Now, Haley is trailing former President Donald Trump by only four points in early-voting New Hampshire, according to American Research Group’s poll released Wednesday.
Given the poll’s four-point margin of error, Haley and Trump are in a dead heat.
But even with a stunning New Hampshire victory, Haley is quickly running out of time.
From Dec. 27 to Jan 3, the pollsters surveyed 600 “likely Republican primary voters” by telephone. They found Trump polling at 37%, Haley polling at 33%, former New Jersey Gov. Christie at 10%, and Florida Gov. Ron DeSantis at 5% — with 9% remaining undecided.
Haley began climbing in the polls after the GOP’s first primary debates, and she rose even further after last month’s endorsement from New Hampshire Gov. Chris Sununu.
As of Wednesday, both Haley and Trump rose four points in one month, and the lower-polling candidates declined.
But the GOP primaries begin in a matter of weeks. Iowans will caucus for their preferred candidates on Jan. 15, and Trump is expected to dominate. New Hampshire voters will visit the polls eight days later.
Some Haley supporters are seeing her window of opportunity close.
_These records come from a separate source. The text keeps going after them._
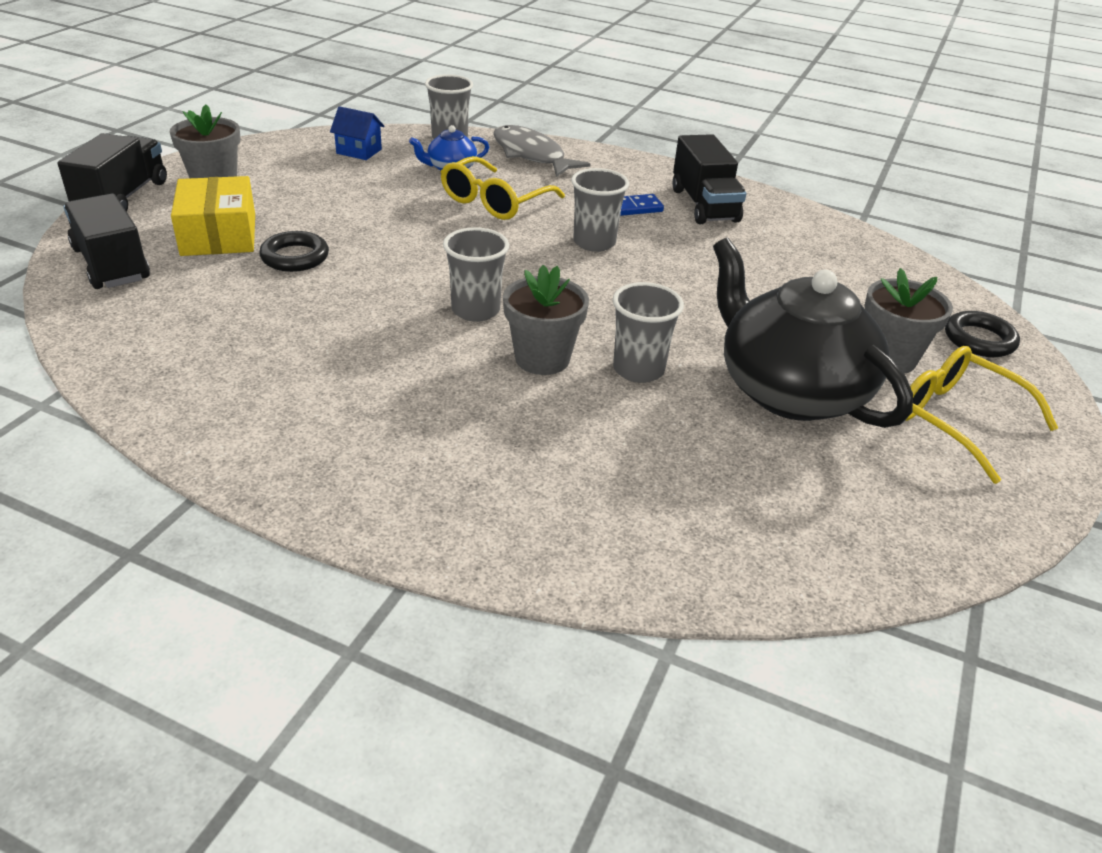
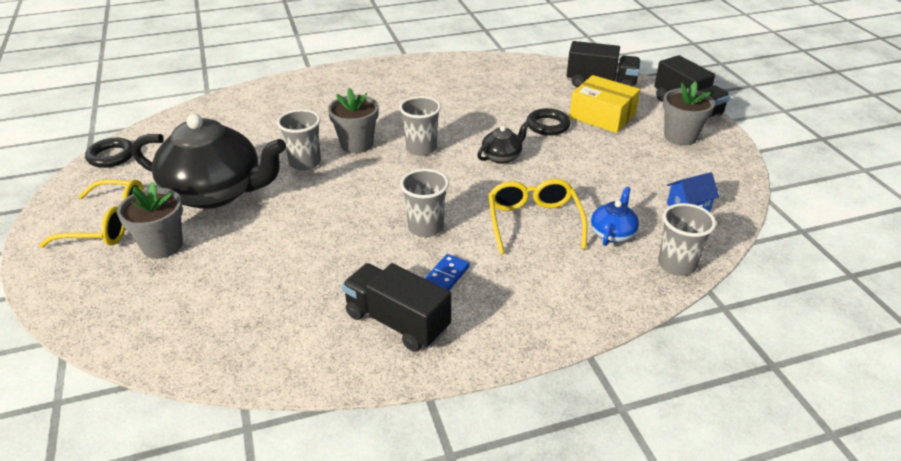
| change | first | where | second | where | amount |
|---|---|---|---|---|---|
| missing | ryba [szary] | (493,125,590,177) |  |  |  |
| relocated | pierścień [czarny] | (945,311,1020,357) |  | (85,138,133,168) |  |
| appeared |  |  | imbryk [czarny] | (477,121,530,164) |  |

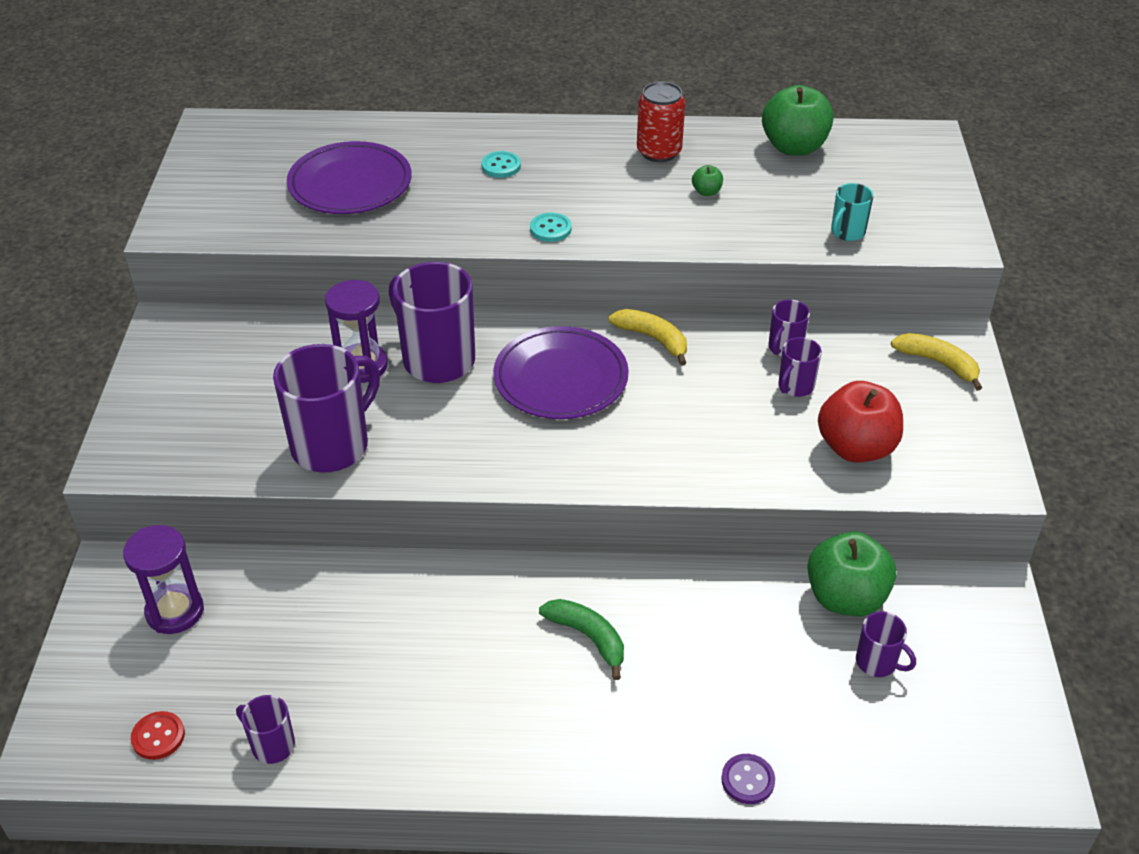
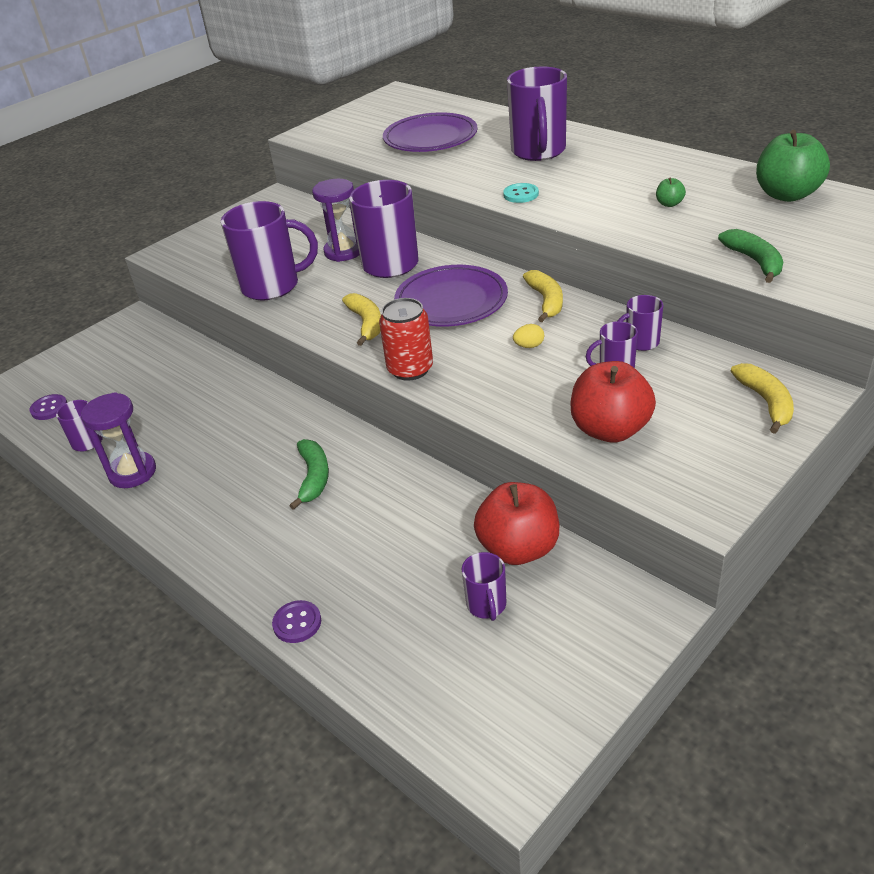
| change | first | where | second | where | amount |
|---|---|---|---|---|---|
| relocated | klepsydra [fioletowy] | (123,525,204,634) |  | (80,392,156,488) |  |
| colour | guzik [czerwony] | (131,711,185,760) | guzik [fioletowy] | (30,394,67,420) |  |
| exchanged | guzik [turkusowy] | (481,151,521,178) | kubek [fioletowy] | (507,66,567,161) |  |
| relocated | puszka [czerwony] | (637,81,685,162) |  | (379,298,433,381) |  |
| colour | jabłko [zielony] | (807,532,896,617) | jabłko [czerwony] | (474,482,559,565) |  |
| exchanged | kubek [turkusowy] | (831,183,874,241) | banan [zielony] | (718,229,783,283) |  |
| appeared |  |  | banan [żółty] | (342,293,381,346) |  |
| appeared |  |  | jajko [żółty] | (513,324,544,348) |  |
Longtime Republican establishment strategist David Kochel has advised Iowa Republicans like Gov. Kim Reynolds, Sen. Joni Ernst, and Rep. Ashley Hinson. He wants Haley to succeed but sees her as too far behind.
“Iowa has elected a number of candidates who sound a lot like Nikki Haley … strong conservative women,” Kochel told the Los Angeles Times Thursday. “Now the question is — is there enough time?”
Republican lawyer Doug Gross endorsed Haley, according to the newspaper, and he sees a path following New Hampshire’s primary.
“Then [after New Hampshire] you have a shootout in her home state of South Carolina,” he said. “That’s as good as it could get for Nikki Haley.”
However, Gross told the outlet that Haley should have spent more time in Iowa, in addition to New Hampshire.
Dante Scala, a political science professor at the University of New Hampshire, echoed this sentiment and said Haley could become the “Never Trump” candidate of choice.
“If she finishes strongly in Iowa, and by strongly, I would say second place ahead of DeSantis … it’s plausible she can come to New Hampshire and say, ‘Look, New Hampshire, it’s either me or Trump,'” Scala told the outlet.
Haley has been hammering Trump’s unelectability in campaign ads — but still trails in national polls by over 30 points.